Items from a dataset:
----
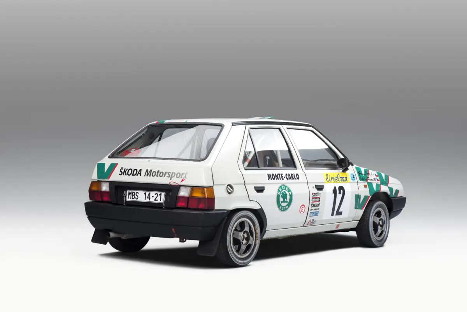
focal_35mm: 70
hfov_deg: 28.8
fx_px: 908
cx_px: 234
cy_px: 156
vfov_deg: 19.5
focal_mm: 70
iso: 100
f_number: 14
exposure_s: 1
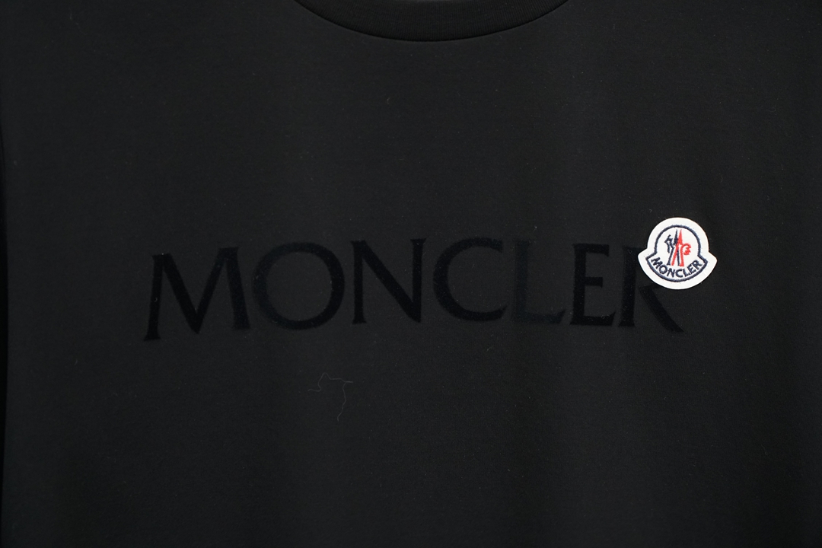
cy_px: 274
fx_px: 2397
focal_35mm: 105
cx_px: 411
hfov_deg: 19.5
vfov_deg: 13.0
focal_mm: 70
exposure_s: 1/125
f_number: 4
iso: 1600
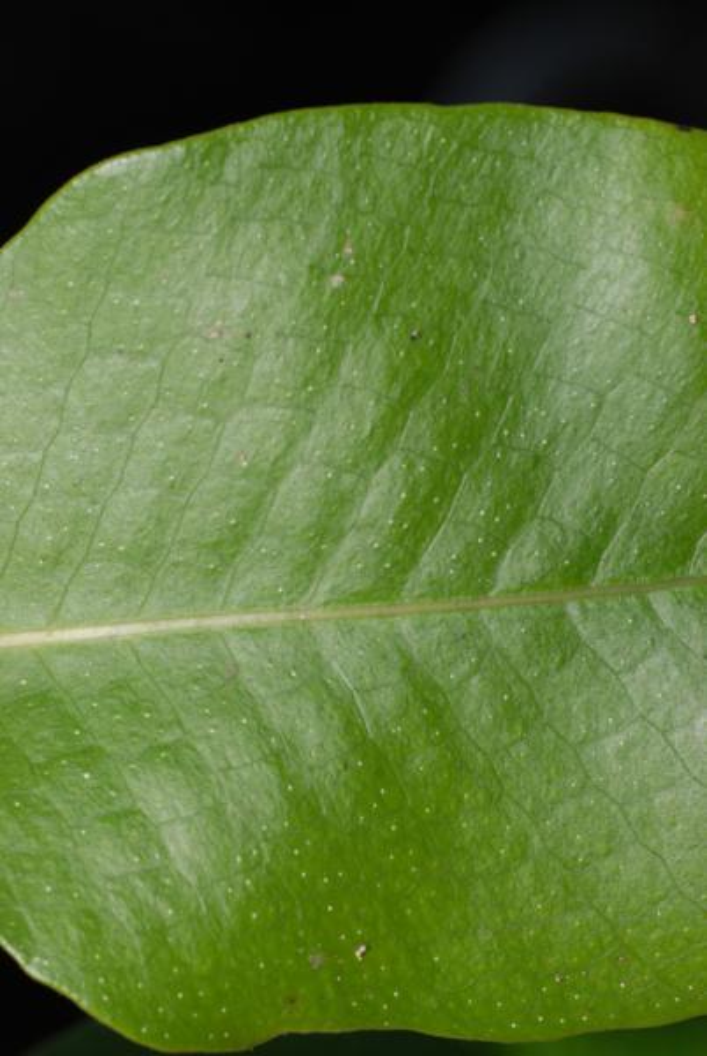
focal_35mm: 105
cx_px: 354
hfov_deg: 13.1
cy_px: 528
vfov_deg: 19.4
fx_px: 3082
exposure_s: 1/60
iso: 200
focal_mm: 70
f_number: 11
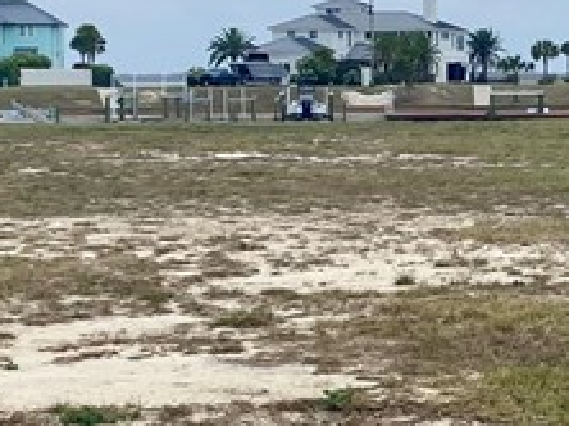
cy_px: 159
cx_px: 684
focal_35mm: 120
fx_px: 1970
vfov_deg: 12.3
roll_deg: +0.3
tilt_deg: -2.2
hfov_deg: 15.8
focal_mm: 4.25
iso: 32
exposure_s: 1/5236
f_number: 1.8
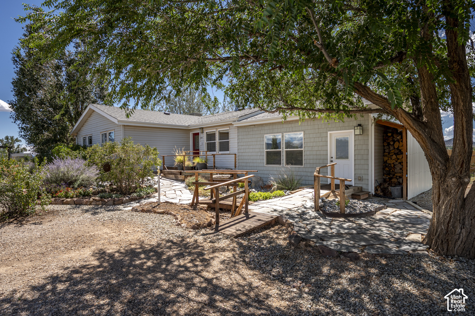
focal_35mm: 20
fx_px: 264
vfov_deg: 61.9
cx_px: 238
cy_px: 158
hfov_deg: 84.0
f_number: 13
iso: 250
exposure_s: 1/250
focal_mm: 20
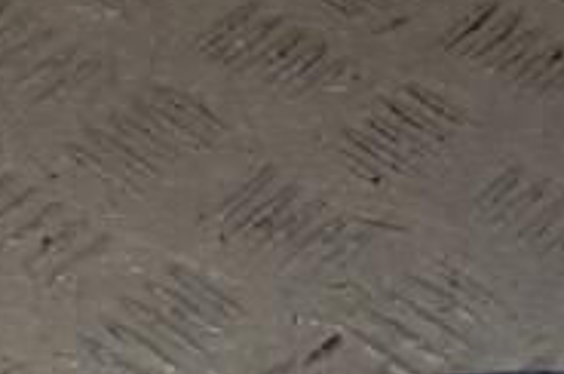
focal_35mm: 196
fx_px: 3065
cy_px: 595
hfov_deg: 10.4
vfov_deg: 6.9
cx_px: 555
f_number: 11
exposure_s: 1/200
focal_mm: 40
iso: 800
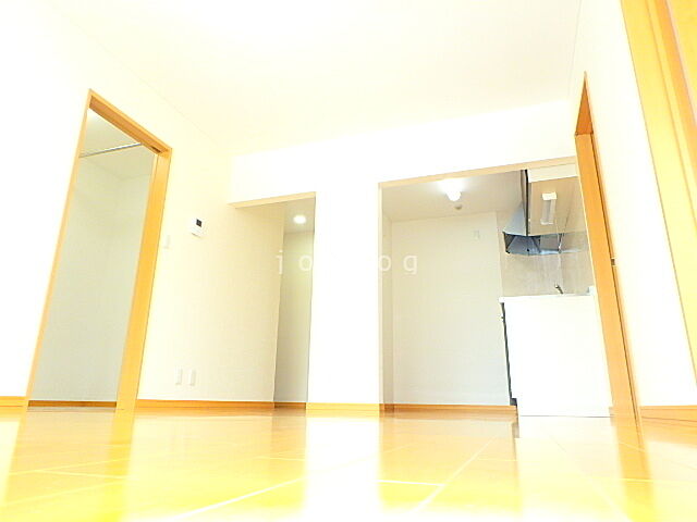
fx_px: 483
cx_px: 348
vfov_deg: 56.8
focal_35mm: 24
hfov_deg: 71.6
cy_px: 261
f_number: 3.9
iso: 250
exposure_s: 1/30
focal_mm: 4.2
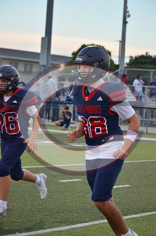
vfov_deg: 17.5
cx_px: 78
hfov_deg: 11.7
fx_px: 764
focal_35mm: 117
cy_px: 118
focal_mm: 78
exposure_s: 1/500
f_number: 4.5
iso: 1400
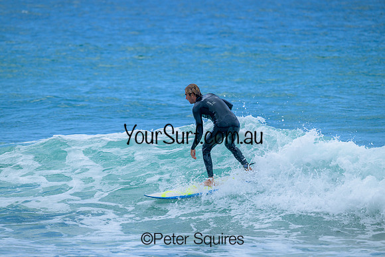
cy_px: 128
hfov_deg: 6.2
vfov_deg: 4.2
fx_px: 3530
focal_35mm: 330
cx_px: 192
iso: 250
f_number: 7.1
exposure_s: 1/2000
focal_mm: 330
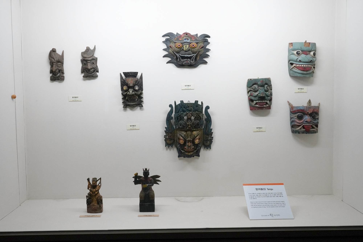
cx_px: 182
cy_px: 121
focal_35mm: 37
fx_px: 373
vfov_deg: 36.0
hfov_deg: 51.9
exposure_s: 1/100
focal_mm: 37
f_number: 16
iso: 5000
----
DIRECTIONS: Every record above must be printed exactly, except for its images.

REPLY:
focal_35mm: 70
hfov_deg: 28.8
fx_px: 908
cx_px: 234
cy_px: 156
vfov_deg: 19.5
focal_mm: 70
iso: 100
f_number: 14
exposure_s: 1
cy_px: 274
fx_px: 2397
focal_35mm: 105
cx_px: 411
hfov_deg: 19.5
vfov_deg: 13.0
focal_mm: 70
exposure_s: 1/125
f_number: 4
iso: 1600
focal_35mm: 105
cx_px: 354
hfov_deg: 13.1
cy_px: 528
vfov_deg: 19.4
fx_px: 3082
exposure_s: 1/60
iso: 200
focal_mm: 70
f_number: 11
cy_px: 159
cx_px: 684
focal_35mm: 120
fx_px: 1970
vfov_deg: 12.3
roll_deg: +0.3
tilt_deg: -2.2
hfov_deg: 15.8
focal_mm: 4.25
iso: 32
exposure_s: 1/5236
f_number: 1.8
focal_35mm: 20
fx_px: 264
vfov_deg: 61.9
cx_px: 238
cy_px: 158
hfov_deg: 84.0
f_number: 13
iso: 250
exposure_s: 1/250
focal_mm: 20
focal_35mm: 196
fx_px: 3065
cy_px: 595
hfov_deg: 10.4
vfov_deg: 6.9
cx_px: 555
f_number: 11
exposure_s: 1/200
focal_mm: 40
iso: 800
fx_px: 483
cx_px: 348
vfov_deg: 56.8
focal_35mm: 24
hfov_deg: 71.6
cy_px: 261
f_number: 3.9
iso: 250
exposure_s: 1/30
focal_mm: 4.2
vfov_deg: 17.5
cx_px: 78
hfov_deg: 11.7
fx_px: 764
focal_35mm: 117
cy_px: 118
focal_mm: 78
exposure_s: 1/500
f_number: 4.5
iso: 1400
cy_px: 128
hfov_deg: 6.2
vfov_deg: 4.2
fx_px: 3530
focal_35mm: 330
cx_px: 192
iso: 250
f_number: 7.1
exposure_s: 1/2000
focal_mm: 330
cx_px: 182
cy_px: 121
focal_35mm: 37
fx_px: 373
vfov_deg: 36.0
hfov_deg: 51.9
exposure_s: 1/100
focal_mm: 37
f_number: 16
iso: 5000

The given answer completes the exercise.